Catching exceptions polymorphically

Question

Here is main():

int main()
{
    B b(1,"two","three");
    try
    {
        f1(b);
    }
    catch(B& b_ref)
    {
        cout<<"Caught B&"<<endl;
        b_ref.print();
    }
    catch(A& a_ref)
    {
        cout<<"Caught A&"<<endl;
        a_ref.print();
    }

    system("pause");
    return 0;
}

Here is f1():

void f1(A& subject)
{
    throw subject;
}

Information:

B inherits from A. A::print() is virtual, and is reimplemented in B. The catch that catches the exception is catch(A& a_ref), which I guess makes sense, since the exceptions' static type (subject) is A&. BUT, why isn't B:: print() running? Is the dynamic type "lost"? Only A::print() runs in the line a_ref.print();.

Can somebody explain?

Answer 1

When you say "throw subject" a new exception object is created based on the static type of the throw expression (subject). The fact that subject is a reference is irrelevant for the purposes of determining what object to throw. A new A object is copy constructed from subject.

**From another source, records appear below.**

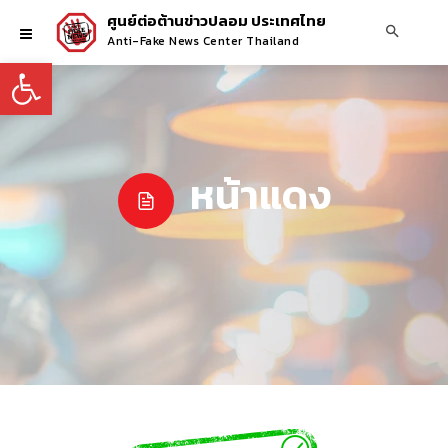
ศูนย์ต่อต้านข่าวปลอม ประเทศไทย
Anti-Fake News Center Thailand
Open toolbar
หน้าแดง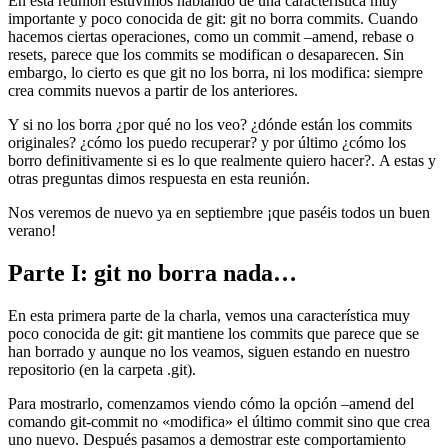
En esta reunión estuvimos hablando de una característica muy
importante y poco conocida de git: git no borra commits. Cuando
hacemos ciertas operaciones, como un commit –amend, rebase o
resets, parece que los commits se modifican o desaparecen. Sin
embargo, lo cierto es que git no los borra, ni los modifica: siempre
crea commits nuevos a partir de los anteriores.
Y si no los borra ¿por qué no los veo? ¿dónde están los commits
originales? ¿cómo los puedo recuperar? y por último ¿cómo los
borro definitivamente si es lo que realmente quiero hacer?. A estas y
otras preguntas dimos respuesta en esta reunión.
Nos veremos de nuevo ya en septiembre ¡que paséis todos un buen
verano!
Parte I: git no borra nada…
En esta primera parte de la charla, vemos una característica muy
poco conocida de git: git mantiene los commits que parece que se
han borrado y aunque no los veamos, siguen estando en nuestro
repositorio (en la carpeta .git).
Para mostrarlo, comenzamos viendo cómo la opción –amend del
comando git-commit no «modifica» el último commit sino que crea
uno nuevo. Después pasamos a demostrar este comportamiento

This copy (or possibly a copy of this copy) is the actual object that is caught.

Answer 2

throw only throws an object of the type of the expression which follows it. In this case, subject is of type A&, regardless of what the actual object is, so an A is thrown (note that references cannot be thrown, so a copy is made).

You can deal with this by adding a member function to your exception classes which throws the exception. As long as you implement this method in every class, the override which gets called will know the runtime type of the object and can throw *this.

http://www.ddj.com/cpp/184401940

Answer 3

Because you catch by reference the object is 'sliced'.

If you really want polymorhpic behaviour, try using something like the pimpl idiom.

Answer 4

nvm, my lack reading comprehension skills. Thought he's creating objects of types A.

Answer 5

Catch blocks work polymorphically, but throw doesn't. When you say:

void f1(A& subject)
{
    throw subject;
}

you are throwing an A, although the thing passed to the function is a B.

Answer 6

According to C++ standard 15.1/3:

A throw-expression initializes a temporary object, called the exception object, the type of which is determined by removing any top-level cv-qualifiers from the static type of the operand of throw...

So you create temporary object of type A, not B.